Data to use =
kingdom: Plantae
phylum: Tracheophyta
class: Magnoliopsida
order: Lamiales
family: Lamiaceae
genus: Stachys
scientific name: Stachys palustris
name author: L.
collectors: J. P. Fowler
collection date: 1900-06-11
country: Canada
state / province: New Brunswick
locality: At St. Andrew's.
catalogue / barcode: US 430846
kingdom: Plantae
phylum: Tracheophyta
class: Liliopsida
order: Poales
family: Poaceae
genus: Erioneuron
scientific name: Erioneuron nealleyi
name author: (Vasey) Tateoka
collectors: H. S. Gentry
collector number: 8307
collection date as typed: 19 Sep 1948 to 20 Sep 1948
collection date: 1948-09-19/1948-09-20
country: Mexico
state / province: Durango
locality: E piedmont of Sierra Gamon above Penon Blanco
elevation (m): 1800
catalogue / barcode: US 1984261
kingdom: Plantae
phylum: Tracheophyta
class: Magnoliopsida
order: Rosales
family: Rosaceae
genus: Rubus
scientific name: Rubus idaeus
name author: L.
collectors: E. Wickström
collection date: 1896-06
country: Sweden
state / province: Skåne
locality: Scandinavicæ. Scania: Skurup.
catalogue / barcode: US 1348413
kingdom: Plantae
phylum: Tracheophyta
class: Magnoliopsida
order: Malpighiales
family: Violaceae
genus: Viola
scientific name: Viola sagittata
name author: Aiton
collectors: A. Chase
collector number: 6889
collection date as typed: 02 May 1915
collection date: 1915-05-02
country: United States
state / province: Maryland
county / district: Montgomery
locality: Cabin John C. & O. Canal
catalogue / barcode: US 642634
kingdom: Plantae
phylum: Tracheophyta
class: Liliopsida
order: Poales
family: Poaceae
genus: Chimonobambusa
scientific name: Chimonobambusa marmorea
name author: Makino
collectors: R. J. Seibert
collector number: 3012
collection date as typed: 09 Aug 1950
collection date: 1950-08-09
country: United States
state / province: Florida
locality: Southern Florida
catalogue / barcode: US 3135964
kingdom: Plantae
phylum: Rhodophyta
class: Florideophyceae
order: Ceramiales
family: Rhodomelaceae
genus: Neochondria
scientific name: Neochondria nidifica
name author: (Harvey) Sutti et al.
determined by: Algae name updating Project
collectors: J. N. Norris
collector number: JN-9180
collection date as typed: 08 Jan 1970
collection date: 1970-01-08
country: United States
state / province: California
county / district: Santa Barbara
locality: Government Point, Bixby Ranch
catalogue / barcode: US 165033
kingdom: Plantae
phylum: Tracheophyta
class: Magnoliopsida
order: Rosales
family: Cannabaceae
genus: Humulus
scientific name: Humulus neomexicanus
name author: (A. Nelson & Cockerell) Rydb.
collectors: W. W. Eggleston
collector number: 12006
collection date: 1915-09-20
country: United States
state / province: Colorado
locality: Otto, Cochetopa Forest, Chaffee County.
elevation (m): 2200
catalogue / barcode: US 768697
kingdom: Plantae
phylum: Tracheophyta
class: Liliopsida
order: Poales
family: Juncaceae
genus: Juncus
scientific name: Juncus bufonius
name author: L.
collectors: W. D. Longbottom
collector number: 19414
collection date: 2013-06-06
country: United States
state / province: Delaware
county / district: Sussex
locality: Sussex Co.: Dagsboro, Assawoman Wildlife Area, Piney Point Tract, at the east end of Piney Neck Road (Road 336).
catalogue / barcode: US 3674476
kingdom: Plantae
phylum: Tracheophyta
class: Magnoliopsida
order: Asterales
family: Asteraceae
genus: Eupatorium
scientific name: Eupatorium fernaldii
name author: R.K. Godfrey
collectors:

Exercise goal = Can you edit the listing so that every "catalogue / barcode" reads "catalog number" and leave everything else as it is?

Solution to this problem =
kingdom: Plantae
phylum: Tracheophyta
class: Magnoliopsida
order: Lamiales
family: Lamiaceae
genus: Stachys
scientific name: Stachys palustris
name author: L.
collectors: J. P. Fowler
collection date: 1900-06-11
country: Canada
state / province: New Brunswick
locality: At St. Andrew's.
catalog number: US 430846
kingdom: Plantae
phylum: Tracheophyta
class: Liliopsida
order: Poales
family: Poaceae
genus: Erioneuron
scientific name: Erioneuron nealleyi
name author: (Vasey) Tateoka
collectors: H. S. Gentry
collector number: 8307
collection date as typed: 19 Sep 1948 to 20 Sep 1948
collection date: 1948-09-19/1948-09-20
country: Mexico
state / province: Durango
locality: E piedmont of Sierra Gamon above Penon Blanco
elevation (m): 1800
catalog number: US 1984261
kingdom: Plantae
phylum: Tracheophyta
class: Magnoliopsida
order: Rosales
family: Rosaceae
genus: Rubus
scientific name: Rubus idaeus
name author: L.
collectors: E. Wickström
collection date: 1896-06
country: Sweden
state / province: Skåne
locality: Scandinavicæ. Scania: Skurup.
catalog number: US 1348413
kingdom: Plantae
phylum: Tracheophyta
class: Magnoliopsida
order: Malpighiales
family: Violaceae
genus: Viola
scientific name: Viola sagittata
name author: Aiton
collectors: A. Chase
collector number: 6889
collection date as typed: 02 May 1915
collection date: 1915-05-02
country: United States
state / province: Maryland
county / district: Montgomery
locality: Cabin John C. & O. Canal
catalog number: US 642634
kingdom: Plantae
phylum: Tracheophyta
class: Liliopsida
order: Poales
family: Poaceae
genus: Chimonobambusa
scientific name: Chimonobambusa marmorea
name author: Makino
collectors: R. J. Seibert
collector number: 3012
collection date as typed: 09 Aug 1950
collection date: 1950-08-09
country: United States
state / province: Florida
locality: Southern Florida
catalog number: US 3135964
kingdom: Plantae
phylum: Rhodophyta
class: Florideophyceae
order: Ceramiales
family: Rhodomelaceae
genus: Neochondria
scientific name: Neochondria nidifica
name author: (Harvey) Sutti et al.
determined by: Algae name updating Project
collectors: J. N. Norris
collector number: JN-9180
collection date as typed: 08 Jan 1970
collection date: 1970-01-08
country: United States
state / province: California
county / district: Santa Barbara
locality: Government Point, Bixby Ranch
catalog number: US 165033
kingdom: Plantae
phylum: Tracheophyta
class: Magnoliopsida
order: Rosales
family: Cannabaceae
genus: Humulus
scientific name: Humulus neomexicanus
name author: (A. Nelson & Cockerell) Rydb.
collectors: W. W. Eggleston
collector number: 12006
collection date: 1915-09-20
country: United States
state / province: Colorado
locality: Otto, Cochetopa Forest, Chaffee County.
elevation (m): 2200
catalog number: US 768697
kingdom: Plantae
phylum: Tracheophyta
class: Liliopsida
order: Poales
family: Juncaceae
genus: Juncus
scientific name: Juncus bufonius
name author: L.
collectors: W. D. Longbottom
collector number: 19414
collection date: 2013-06-06
country: United States
state / province: Delaware
county / district: Sussex
locality: Sussex Co.: Dagsboro, Assawoman Wildlife Area, Piney Point Tract, at the east end of Piney Neck Road (Road 336).
catalog number: US 3674476
kingdom: Plantae
phylum: Tracheophyta
class: Magnoliopsida
order: Asterales
family: Asteraceae
genus: Eupatorium
scientific name: Eupatorium fernaldii
name author: R.K. Godfrey
collectors:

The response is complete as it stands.